# Anyone Modifying McIntosh MX-406 Head Units?



## lsm (Mar 11, 2009)

I've read about some mods being offered by Audio Creations in Japan, just wondering if anyone is doing the work here in the states. Thanks!


----------



## t3sn4f2 (Jan 3, 2007)

Same company that mods Bugatti Veyrons.


----------



## lsm (Mar 11, 2009)

t3sn4f2 said:


> Same company that mods Bugatti Veyrons.


I'm guessing I don't want to know the cost of admission then.... I found them last night through a random Google search.


----------



## t3sn4f2 (Jan 3, 2007)

lsm said:


> I'm guessing I don't want to know the cost of admission then.... I found them last night through a random Google search.
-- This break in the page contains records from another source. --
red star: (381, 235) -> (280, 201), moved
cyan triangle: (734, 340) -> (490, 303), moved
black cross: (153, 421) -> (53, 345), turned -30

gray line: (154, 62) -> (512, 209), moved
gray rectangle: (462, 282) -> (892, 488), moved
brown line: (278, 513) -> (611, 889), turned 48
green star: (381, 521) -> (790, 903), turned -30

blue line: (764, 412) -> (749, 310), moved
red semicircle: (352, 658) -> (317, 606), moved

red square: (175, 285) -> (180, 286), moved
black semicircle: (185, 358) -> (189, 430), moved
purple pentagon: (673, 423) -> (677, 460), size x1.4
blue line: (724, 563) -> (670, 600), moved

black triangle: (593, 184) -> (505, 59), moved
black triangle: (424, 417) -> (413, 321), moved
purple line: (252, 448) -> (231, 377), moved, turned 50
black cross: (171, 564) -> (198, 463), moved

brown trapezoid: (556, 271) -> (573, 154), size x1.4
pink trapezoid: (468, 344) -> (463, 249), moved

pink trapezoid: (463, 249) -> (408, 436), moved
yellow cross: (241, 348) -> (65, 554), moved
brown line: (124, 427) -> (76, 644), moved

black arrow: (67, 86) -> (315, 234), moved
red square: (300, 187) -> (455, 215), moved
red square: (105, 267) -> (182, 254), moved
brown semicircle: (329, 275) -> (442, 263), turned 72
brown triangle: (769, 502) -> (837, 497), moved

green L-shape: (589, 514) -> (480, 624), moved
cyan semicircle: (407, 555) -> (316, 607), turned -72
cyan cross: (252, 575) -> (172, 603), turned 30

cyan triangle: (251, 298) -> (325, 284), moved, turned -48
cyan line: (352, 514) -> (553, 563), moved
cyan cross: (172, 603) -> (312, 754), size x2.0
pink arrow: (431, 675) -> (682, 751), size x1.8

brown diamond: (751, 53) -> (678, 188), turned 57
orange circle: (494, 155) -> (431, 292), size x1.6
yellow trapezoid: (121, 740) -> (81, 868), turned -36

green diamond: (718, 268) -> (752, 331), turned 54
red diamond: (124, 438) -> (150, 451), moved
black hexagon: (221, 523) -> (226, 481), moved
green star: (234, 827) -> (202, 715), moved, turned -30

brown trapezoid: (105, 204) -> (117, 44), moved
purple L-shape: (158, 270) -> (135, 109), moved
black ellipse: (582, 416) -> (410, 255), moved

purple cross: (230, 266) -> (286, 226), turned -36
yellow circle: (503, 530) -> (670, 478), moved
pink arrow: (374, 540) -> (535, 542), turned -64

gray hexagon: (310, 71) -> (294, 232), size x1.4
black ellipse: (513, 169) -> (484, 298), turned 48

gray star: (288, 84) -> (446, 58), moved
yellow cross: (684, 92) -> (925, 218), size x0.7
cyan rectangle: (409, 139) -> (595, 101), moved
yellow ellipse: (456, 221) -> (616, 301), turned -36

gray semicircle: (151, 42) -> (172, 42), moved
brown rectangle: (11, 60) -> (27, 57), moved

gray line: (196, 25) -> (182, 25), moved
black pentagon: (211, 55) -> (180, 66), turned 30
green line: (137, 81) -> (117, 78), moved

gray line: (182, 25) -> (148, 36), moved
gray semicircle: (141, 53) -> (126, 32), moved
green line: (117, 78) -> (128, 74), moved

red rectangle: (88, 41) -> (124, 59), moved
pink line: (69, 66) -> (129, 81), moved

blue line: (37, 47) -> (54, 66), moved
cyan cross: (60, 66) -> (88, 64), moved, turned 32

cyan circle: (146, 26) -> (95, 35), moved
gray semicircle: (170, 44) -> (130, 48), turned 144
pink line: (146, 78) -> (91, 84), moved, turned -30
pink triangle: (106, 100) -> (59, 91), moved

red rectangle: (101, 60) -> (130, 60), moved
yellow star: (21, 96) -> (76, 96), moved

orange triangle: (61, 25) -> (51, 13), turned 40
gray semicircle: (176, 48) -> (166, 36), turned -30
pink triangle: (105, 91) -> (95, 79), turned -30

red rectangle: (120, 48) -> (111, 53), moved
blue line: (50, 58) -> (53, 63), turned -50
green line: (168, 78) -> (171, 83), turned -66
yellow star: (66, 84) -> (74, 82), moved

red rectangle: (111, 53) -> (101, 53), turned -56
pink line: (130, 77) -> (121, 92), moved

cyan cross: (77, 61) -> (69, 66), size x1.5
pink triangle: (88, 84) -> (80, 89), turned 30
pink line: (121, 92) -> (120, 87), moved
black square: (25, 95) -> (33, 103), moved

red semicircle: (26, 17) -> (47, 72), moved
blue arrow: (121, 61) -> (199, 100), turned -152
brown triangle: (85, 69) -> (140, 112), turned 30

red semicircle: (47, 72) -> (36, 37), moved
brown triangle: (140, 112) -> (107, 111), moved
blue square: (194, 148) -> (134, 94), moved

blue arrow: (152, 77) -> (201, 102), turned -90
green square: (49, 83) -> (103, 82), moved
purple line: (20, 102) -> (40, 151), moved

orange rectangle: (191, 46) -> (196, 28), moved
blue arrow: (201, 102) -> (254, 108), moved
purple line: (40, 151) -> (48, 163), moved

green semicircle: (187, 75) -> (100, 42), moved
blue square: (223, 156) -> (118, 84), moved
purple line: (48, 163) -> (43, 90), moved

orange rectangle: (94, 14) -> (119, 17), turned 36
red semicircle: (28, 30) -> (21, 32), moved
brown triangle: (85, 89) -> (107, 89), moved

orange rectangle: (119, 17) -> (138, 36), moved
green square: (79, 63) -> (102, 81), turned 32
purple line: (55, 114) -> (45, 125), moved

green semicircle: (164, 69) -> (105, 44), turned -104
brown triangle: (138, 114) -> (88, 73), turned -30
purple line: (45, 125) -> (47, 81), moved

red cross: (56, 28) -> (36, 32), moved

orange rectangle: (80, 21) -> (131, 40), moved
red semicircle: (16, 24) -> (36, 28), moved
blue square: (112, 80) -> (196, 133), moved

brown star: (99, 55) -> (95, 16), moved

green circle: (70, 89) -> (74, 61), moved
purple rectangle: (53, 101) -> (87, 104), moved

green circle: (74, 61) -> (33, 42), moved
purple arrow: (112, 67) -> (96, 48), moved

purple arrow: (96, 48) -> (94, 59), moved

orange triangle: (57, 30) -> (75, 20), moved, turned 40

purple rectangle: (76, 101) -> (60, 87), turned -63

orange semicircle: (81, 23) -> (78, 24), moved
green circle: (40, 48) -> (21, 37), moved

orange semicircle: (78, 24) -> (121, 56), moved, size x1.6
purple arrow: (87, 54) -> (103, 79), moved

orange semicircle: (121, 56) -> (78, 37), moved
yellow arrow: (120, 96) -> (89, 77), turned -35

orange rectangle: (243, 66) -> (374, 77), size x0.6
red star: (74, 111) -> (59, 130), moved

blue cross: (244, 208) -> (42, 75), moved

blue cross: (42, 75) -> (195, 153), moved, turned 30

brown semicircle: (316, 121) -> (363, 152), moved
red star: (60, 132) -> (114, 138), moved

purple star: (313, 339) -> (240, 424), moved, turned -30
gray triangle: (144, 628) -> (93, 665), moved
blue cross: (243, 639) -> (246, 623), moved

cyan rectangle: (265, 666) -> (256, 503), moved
Nothing to do with cost. No one in their right mind mods a product in that class. Changing anything out would only result in prettier component names and MUCH likely degraded performance. It's a quality product as a whole, not a sum of individual quality parts. 

Although with the Veyron, it's surely both.


----------



## lsm (Mar 11, 2009)

t3sn4f2 said:


> Nothing to do with cost. No one in their right mind mods a product in that class. Changing anything out would only result in prettier component names and MUCH likely degraded performance. It's a quality product as a whole, not a sum of individual quality parts.
> 
> Although with the Veyron, it's surely both.


While I can't say I disagree with your statement I'm always interested in learning more. I've modded several high-end components in the past with excellent results. If nothing else it intrigued me to say the least...

What's with the Veyron? Did they actually modify one, and if so what did they do?? 

Thanks!


----------



## chefhow (Apr 29, 2007)

Contact Matt Roberts, aka MattR on the forum. What are you looking to mod?


----------



## lsm (Mar 11, 2009)

chefhow said:


> Contact Matt Roberts, aka MattR on the forum. What are you looking to mod?


Thanks! At this point I'm more looking into what mods can be performed and what you gain, etc. My first though was an external D/A Converter. I'll get ahold of Matt and go from there.


----------



## holman (Aug 10, 2012)

I would be interested in this also.


----------



## cobb2819 (Jan 13, 2011)

I'd be interested in getting some repairs done to my Subaru McIntosh double din. 


Sent from my iPad using Tapatalk


----------